# Pin Hole leak on Lapavoni Europiccolo - suggestions



## TK-421 (Nov 30, 2013)

I've just been messing around with my 2nd hand La Pavoni EP and I noticed that there is a small pinhole leak where the group head joins to the boiler. Its not where the head screws to the flat plate its where they have welded the flat plate onto the boiler so it's not a join leak but an issue with manufacture. It only weeps a bit when the boiler is up to temp but when I set it on the low setting to tick over it stops. It's only the tiniest of leaks and is nothing when considering the amount that comes out of the safety valve.

Do you think that this is a major issue that I should bring up with the guy I bought it from? I

I am a bit disappointed and may get in touch but it was an ebay purchase and I'd struggle to find another one for the price I paid for it.

I was thinking of getting it silver braided when I get round to it but was content just to make do for the time being.

What do you think ?


----------



## 4085 (Nov 23, 2012)

Put a strike in immediately. Now, paypal hold the money for 14 days before releasing it to make this sort of thing much easier to resolve in your favour. the item presumably was described as used, and therefore is expected to work without fault


----------



## El carajillo (Mar 16, 2013)

It sounds like a pin hole leak in the weld,if it is it will only get worse as corrosion takes effect !!!


----------



## TK-421 (Nov 30, 2013)

I think that it is an issue with the weld, which is a real pain. If I do leave it it could start to affect the chrome in the area, which is why I'm going to take it to a local place and have them take a tiny but of chrome away round the area and then silver braid the hole with a tiny spot. I'm hoping that if they can get the spot of weld small enough then it shouldn't look too unsightly. It'd require someone with a bit of experience to make a neat job.
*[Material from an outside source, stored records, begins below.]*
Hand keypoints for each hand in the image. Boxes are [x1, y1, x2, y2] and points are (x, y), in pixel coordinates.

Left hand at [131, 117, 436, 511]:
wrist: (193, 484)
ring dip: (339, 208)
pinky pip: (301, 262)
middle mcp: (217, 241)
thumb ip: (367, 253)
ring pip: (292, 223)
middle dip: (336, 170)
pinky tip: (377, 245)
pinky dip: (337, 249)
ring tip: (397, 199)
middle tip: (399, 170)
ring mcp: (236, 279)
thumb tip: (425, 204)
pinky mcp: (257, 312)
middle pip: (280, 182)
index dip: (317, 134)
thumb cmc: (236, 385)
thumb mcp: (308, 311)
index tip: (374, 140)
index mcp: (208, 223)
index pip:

On a separate note I took the head off the machine yesterday and found that the circlip retainer had rusted away behind the piston. I've ordered a service kit and will have a go at getting the old clip out later on in the week.

Things with this machine just keep popping up. I was thinking of throwing in the towel but I didn't pay that much for it, plus its teaching me a lot about these machines and how to maintain them properly.

I think i'll stick with it. Besides I'm closer to getting a decent shot from persevering than getting a new one sent from italy.

All the best


----------



## TK-421 (Nov 30, 2013)

In a follow up to this thread. The local welders wouldn't touch it as they said that to silver braid it would likely destroy the chrome. I also phoned a La Pavioni repair place and they said that the hole is not practically fixable and to return the item from whenst it came. They said that the hole is likely to get bigger with time and could be of concern for safety, what with the pressured steam and boiling water. This is a real shame because I was prepared to do a bit of legwork in order to get a Pav for decent money.

I shall have to consider an alternative, probably a new one.


----------